The BG wonders why a forty minute game needs eighteen time-outs (or times out, for you grammar purists.) Eight are scheduled for television, the other ten are voluntary and at the discretion of the coaches, the way doggie biscuits are voluntary and at the discretion of your golden retriever. In the Halcyon Days of the Grump, forcing the other team to call the first time out was a badge of honor. The beleaguered coach (usually the Visitor) would humbly signal for a T; his team would slink back to the huddle, while the home fans roared in approval and derision. Nowadays the TV timeouts kick in after four minutes, but often even that is too long. Genius cannot wait.
The Grump is particularly grumpy about coaches calling time-out to set up their full court press. The object of the press, suggests BG, is to confuse and disorient the opponent. The opponent can’t get the ball inbounds. The opponent has to call time out. Soon they are out of time-outs. They disintegrate like a cheap origami swan. Nowadays, particularly at the end of games, the Genius Coach calls time out after his team scores to “set up his press.” This gives the opponent a chance to diagram a play. They break the press. The Genius Coach has to foul. Soon he is out of time-outs.
Fortunately, Team B has a Genius Coach, too. (We know this because TV has anointed them so and hired other Genius Coaches as commentators). Genius B takes his players out of the free throw lane, afraid that they will commit a rebounding foul. His player misses the free throw. Team A rebounds and goes the length of the floor in 2.8 seconds, giving Genius Coach A the chance to call another time-out to set up his press. The Basketball Grump gags on his honey roasted peanuts.
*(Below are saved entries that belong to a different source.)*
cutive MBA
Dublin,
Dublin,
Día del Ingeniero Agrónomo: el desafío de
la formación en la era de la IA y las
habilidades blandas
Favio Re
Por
BG is also tired of watching basketball games played in domed football or baseball stadiums. He believes this creates depth of field problems for the college kids, who cannot locate the basket. (This is because the BG has depth of field problems walking through a shopping mall and has trouble locating his car keys.) It also gives television producers the opportunity to show the worst possible perspectives of the action. “Hey look!,” says the producer. “We can put a camera on a girder fifty feet above the air conditioner right underneath the roof. That will look really swell!”
“Better yet,” says his assistant, “we’ll split the screen by showing a taped interview of one of the Genius Coaches just when the second half starts, so the players all look like aphids.”
The Basketball Grump doesn’t like the three-point shot. Pete Maravich didn’t need a three-point line. Neither did Gail Goodrich or Rick Mount. (Anyone under fifty, feel free to Google).
The BG doesn’t like basketball shorts the length of clam-diggers.
The BG doesn’t much like tattoos, either.
And yet, the BG plants himself in his recliner with a bottle of beer and a can of mixed nuts. He excuses himself only to hurry off to Panda Express or the occasional call of nature.
The Basketball Grump grudgingly says thank you to Kansas and North Carolina. He will be ready for New Orleans.
Unless someone offers him tickets for the Lakers.